Excerpt provided:
---
Today the Supreme Court granted certiorari in three cases that consider what types of religious organizations can qualify for a “church” plan under ERISA. The plaintiffs in that case are challenging a 30-year-old IRS Rule. As I understand it, the Obama Administration did not file a brief in the lower courts, nor did it file a cert-stage brief. Before the Supreme Court, the Solicitor General will almost certainly have to file a merits brief. But who will submit it?

Thanks to the helpful calculations of Sean Marotta of #AppellateTwitter, the SG’s brief would be due on January 23, 2017–three days after the inauguration. At some point beforehand, the Solicitor General would usually meet with the Departments of Treasury, Labor, and other administration officials to determine the government’s position. But here we are at a crucial juncture. There is a strong chance that the Trump Administration would take a different position on the scope of church plans than the Obama Administration has. (I am already having awful flashbacks to ERISA from my Zubik writings).
---
Source data:

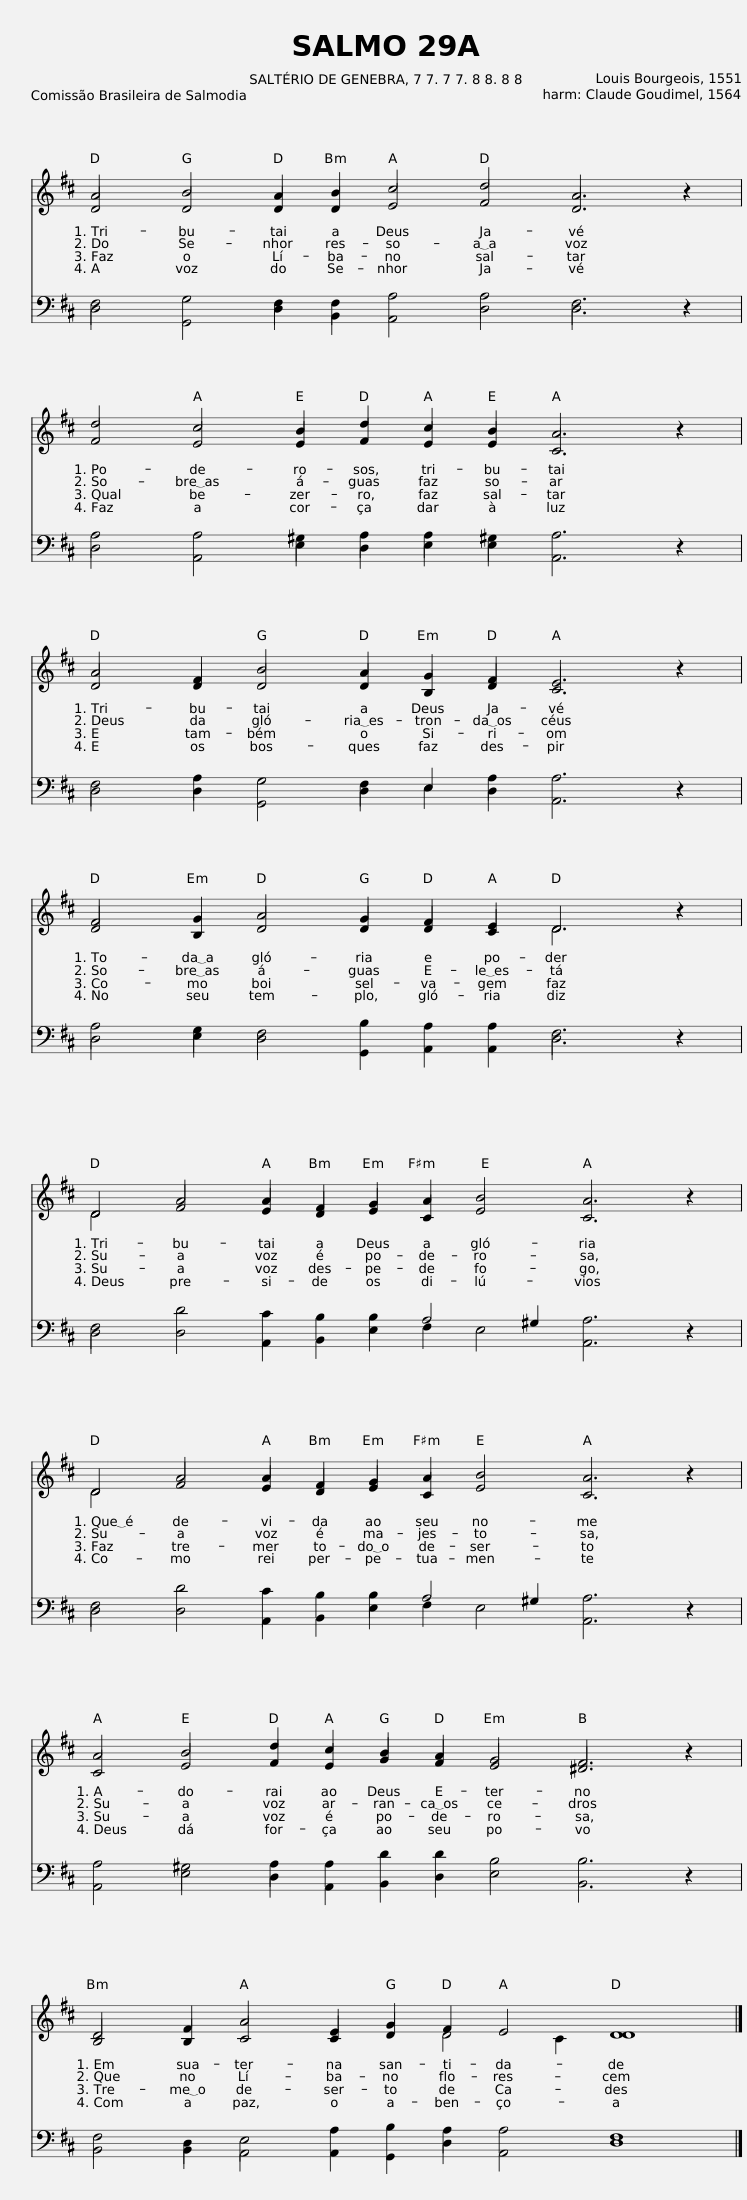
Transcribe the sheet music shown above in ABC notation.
---
Required tasks:
[1] In two sentences, summarize the passage on the church plan cases.
[2] From the passage on the church plan cases, extract the words from "Thanks to the" to "my Zubik writings)." without changing anything.

Results for each task:
[1] The Supreme Court granted certiorari in three cases about which religious organizations can qualify for a "church" plan under ERISA, and the Solicitor General will almost certainly have to file a merits brief. That brief would be due on January 23, 2017, three days after the inauguration, and there is a strong chance the Trump Administration would take a different position on the scope of church plans than the Obama Administration has.

[2]
Thanks to the helpful calculations of Sean Marotta of #AppellateTwitter, the SG’s brief would be due on January 23, 2017–three days after the inauguration. At some point beforehand, the Solicitor General would usually meet with the Departments of Treasury, Labor, and other administration officials to determine the government’s position. But here we are at a crucial juncture. There is a strong chance that the Trump Administration would take a different position on the scope of church plans than the Obama Administration has. (I am already having awful flashbacks to ERISA from my Zubik writings).